= What is required =
Extend the passage on the subminimum wage for workers with disabilities, starting right after its final sentence.

As was widely reported by news outlets (including CNN, CBS, NPR, among others) in February 2021, a popular $15 minimum-wage hike was struck from President Biden’s COVID relief package when the Senate parliamentarian decided it was impermissible under the complicated rules that govern Senate budget bills. Biden had proposed to gradually increase the federal minimum wage to $15 an hour by 2025 as part of his COVID relief package. Missing from the news coverage of this story was how the decision also prevented the abolition of subminimum wages for people with disabilities, as Sara Luterman reported for the American Prospect.
As Luterman wrote, under a regulation in the Fair Labor Standards Act of 1938, “disabled people can be legally paid pennies per hour.”
Disability, Luterman reported, is “an issue that cuts across class and political affiliation,” and, historically, abolition of the subminimum wage for workers with disabilities “has been a quietly bipartisan issue.” However, in the past few months, However, “the subminimum wage, like every other issue, has become more polarized and partisan,” Luterman wrote.

= Records provided =
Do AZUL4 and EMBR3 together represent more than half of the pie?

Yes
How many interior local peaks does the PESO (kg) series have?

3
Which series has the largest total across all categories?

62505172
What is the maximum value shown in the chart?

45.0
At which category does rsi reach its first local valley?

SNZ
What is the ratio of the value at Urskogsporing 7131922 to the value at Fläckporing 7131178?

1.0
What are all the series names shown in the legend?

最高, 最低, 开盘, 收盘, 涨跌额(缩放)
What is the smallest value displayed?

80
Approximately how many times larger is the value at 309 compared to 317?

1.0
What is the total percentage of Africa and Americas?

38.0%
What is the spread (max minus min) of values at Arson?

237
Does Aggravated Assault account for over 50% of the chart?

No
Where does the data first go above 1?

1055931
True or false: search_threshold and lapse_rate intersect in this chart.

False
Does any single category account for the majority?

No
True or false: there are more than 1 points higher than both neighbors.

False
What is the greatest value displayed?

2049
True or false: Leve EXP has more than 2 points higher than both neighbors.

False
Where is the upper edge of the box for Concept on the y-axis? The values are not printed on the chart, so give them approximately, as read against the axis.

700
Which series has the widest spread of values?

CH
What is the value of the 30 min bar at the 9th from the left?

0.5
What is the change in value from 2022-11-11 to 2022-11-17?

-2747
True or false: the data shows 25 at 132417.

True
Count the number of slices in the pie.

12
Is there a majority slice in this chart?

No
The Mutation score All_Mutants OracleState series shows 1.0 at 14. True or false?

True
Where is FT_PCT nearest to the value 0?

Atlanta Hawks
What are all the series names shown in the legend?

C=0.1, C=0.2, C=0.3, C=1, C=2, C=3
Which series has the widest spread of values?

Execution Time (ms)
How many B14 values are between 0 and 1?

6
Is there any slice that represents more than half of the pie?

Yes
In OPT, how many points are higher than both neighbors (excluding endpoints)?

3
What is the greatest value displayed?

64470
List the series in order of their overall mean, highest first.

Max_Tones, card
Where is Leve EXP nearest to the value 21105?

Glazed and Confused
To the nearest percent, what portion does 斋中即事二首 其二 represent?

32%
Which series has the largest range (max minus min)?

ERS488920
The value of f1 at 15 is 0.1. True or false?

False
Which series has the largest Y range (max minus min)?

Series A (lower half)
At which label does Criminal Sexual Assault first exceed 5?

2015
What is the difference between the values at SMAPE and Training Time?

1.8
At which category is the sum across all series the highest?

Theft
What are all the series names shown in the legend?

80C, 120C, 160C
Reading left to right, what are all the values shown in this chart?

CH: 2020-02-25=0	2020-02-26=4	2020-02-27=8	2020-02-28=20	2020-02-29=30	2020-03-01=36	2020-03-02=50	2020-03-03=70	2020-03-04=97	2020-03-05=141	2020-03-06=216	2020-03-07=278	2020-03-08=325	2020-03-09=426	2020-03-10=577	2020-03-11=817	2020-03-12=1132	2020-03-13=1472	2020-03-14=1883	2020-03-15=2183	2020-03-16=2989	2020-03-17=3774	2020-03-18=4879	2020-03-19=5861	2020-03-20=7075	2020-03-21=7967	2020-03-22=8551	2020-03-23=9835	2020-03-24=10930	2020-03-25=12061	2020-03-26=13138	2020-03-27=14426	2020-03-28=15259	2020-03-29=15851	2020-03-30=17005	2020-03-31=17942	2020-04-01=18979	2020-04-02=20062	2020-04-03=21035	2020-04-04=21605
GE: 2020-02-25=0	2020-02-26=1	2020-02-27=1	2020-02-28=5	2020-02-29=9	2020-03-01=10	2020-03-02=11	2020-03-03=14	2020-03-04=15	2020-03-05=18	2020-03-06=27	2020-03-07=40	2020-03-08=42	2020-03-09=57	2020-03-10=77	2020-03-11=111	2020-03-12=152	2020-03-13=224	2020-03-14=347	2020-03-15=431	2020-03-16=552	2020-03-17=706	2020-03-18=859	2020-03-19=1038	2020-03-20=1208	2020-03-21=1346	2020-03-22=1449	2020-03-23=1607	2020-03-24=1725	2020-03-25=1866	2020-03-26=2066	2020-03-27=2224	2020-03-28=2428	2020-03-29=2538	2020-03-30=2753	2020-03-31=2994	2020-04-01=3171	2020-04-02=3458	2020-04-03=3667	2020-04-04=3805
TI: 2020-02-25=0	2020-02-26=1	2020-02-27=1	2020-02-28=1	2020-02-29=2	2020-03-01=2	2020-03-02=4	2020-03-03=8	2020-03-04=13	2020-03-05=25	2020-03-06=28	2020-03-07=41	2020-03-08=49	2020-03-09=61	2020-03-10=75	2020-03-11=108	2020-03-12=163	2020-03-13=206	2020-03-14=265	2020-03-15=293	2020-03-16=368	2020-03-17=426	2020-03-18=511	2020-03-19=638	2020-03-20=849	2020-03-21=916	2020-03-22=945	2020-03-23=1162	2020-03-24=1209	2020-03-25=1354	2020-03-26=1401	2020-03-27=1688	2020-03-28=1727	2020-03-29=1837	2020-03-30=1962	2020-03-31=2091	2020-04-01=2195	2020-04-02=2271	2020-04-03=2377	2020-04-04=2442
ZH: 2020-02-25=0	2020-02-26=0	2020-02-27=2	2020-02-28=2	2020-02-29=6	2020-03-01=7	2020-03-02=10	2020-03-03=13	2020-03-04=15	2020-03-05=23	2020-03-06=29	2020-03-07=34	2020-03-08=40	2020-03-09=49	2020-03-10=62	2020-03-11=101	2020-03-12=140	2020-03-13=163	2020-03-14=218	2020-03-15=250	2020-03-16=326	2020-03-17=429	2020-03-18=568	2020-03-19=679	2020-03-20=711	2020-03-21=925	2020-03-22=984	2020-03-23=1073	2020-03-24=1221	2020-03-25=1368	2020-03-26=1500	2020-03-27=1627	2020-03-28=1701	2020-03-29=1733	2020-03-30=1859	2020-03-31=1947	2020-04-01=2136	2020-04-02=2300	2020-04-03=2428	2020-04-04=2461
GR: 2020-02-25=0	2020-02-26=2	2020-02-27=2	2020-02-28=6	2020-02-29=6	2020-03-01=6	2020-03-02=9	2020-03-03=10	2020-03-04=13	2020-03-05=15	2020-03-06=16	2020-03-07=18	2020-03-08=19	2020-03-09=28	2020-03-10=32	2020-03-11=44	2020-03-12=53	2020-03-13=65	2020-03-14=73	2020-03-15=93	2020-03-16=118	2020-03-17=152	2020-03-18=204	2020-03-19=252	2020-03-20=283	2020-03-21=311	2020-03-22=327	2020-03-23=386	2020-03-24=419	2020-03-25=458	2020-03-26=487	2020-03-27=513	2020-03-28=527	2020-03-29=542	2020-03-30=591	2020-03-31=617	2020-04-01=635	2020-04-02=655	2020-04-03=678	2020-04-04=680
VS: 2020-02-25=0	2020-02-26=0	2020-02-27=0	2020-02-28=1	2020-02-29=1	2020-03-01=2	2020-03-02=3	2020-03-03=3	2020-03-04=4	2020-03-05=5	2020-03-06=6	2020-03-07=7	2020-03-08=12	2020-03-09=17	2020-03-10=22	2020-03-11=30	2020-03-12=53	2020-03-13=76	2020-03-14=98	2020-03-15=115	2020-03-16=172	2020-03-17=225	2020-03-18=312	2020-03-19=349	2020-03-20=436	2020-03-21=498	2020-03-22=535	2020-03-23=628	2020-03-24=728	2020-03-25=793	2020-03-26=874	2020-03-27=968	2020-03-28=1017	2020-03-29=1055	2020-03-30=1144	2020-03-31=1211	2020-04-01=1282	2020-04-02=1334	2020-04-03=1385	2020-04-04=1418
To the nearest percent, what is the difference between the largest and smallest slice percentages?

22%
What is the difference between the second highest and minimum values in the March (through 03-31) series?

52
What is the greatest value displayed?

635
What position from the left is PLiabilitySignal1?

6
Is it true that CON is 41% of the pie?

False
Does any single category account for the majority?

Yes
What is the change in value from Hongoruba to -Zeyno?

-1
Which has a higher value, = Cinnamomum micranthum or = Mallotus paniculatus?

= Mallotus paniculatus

= Task output =
A concern for subminimum wages is most obvious in so-called “sheltered workshops” where workers with disabilities undertake repetitive tasks—such as wrapping popsicle sticks or screwing the tops onto shampoo bottles—and are paid per piece produced.
Multiple states either have banned subminimum wages for workers with disabilities or are in the process of doing so, Luterman reported.
While it appears that the Senate has “given up on a straightforward $15 minimum-wage hike” as a COVID relief measure, Luterman wrote, it is likely that any alternative minimum-wage increase proposals that could come up for a vote later in 2021 will “leave the disability community behind” due to increasingly partisan politics in Congress.
Source: Sara Luterman, “Minimum Wage Misfire Also Harms Disabled People,” American Prospect, March 2, 2021, https://prospect.org/health/minimum-wage-misfire-also-harms-disabled-people/.
Student Researcher: Grace Joyce (Indian River State College)
Faculty Researcher: Elliot D Cohen (Indian River State College)
The post Defeat of Minimum Wage Increase Leaves People with Disabilities Behind appeared first on Project Censored.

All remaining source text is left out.